| Texte à analyser |

Puis il faut penser à préparer la journée du lendemain. A moins qu'une course urgente n'oblige à prendre la voiture pour aller à Mamoudzou. Mais je dois dire que là aussi, j'ai été gâté : c'est Françoise qui s'est farci toutes les sales démarches administratives qui auraient dû m’incomber.
La nuit tombe à 18H00. D'un coup. En semaine, c'est alors dodo vers 22H00 maxi.
Et du mardi au vendredi, c'est le même rituel ; car ici, il y a classe le mercredi.
Donc on fait les animations pédagogiques le samedi matin,  comme ce 21 septembre. L’animateur, aujourd'hui, c'était bibi. Et je dois bien dire que j'ai découvert un monde nouveau... déconcertant.
Mais ça sera peut-être l'objet d'un prochain article.
Ce samedi, Françoise a repris l'avion pour rentrer vers Charleville, via la Réunion, via Roissy.
Les semaines et mois prochains vont être différents, bien entendu...

| Consigne A |
D'après le texte à analyser, à quelle heure la nuit tombe-t-elle ?
| Consigne B |
Prolongez le texte à analyser en reprenant juste après sa dernière phrase.

| Extrait des données |
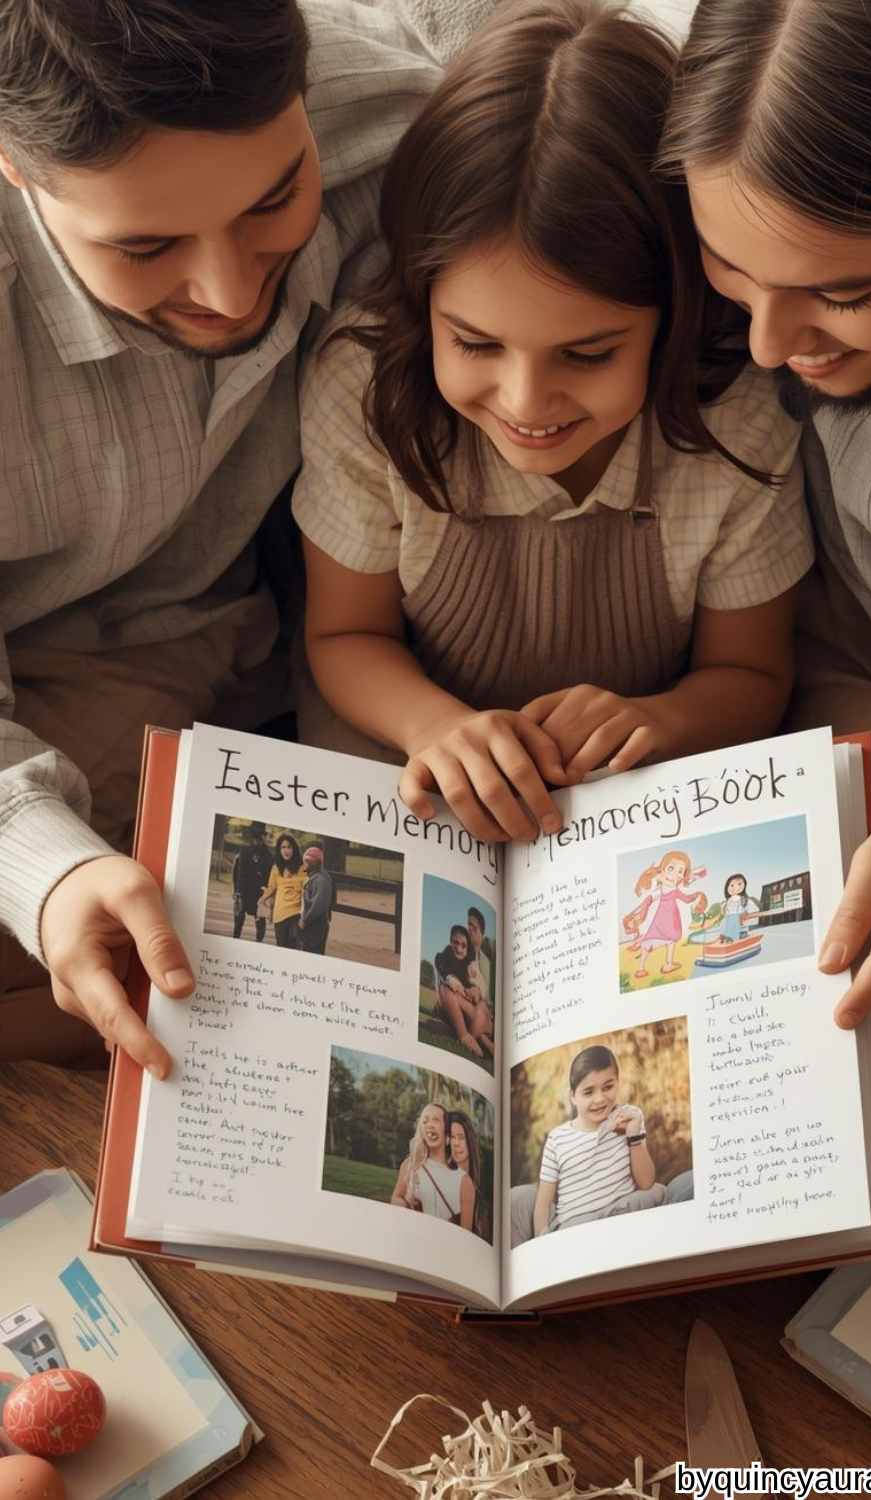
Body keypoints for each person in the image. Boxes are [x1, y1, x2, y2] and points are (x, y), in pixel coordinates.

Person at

| Résultat obtenu A |
La nuit tombe à 18 h 00, d'un coup.

| Résultat obtenu B |
Je suis passé chez des copains en rentrant de l'aéroport. J'ai pris un auto-stoppeur de 18 ans. Il m'a raconté son village, ses études modestes, ses espoirs, et m'a même demandé des conseils sur l'intérêt de continuer son apprentissage en métropole. C'est aussi ça, Mayotte. Des jeunes attachés à leurs racines, mais inquiets et désemparés face aux exigences des études dans une langue qu'ils ne maîtrisent pas.
Je ne sais pas si j'irai à la plage dimanche. C'est un rituel hebdomadaire pour beaucoup de M'zungus. J'irai aussi courir le matin. C'est plus sûr.

5 commentaires:

  1. Coucou Didier,
    c'est super intéressant de découvrir cette culture et leur mode de fonctionnement. La structure familiale m'intéresse tout particulièrement!
    Françoise a retrouvé la grisaille ardennaise... nous on a du soleil à Auxerre.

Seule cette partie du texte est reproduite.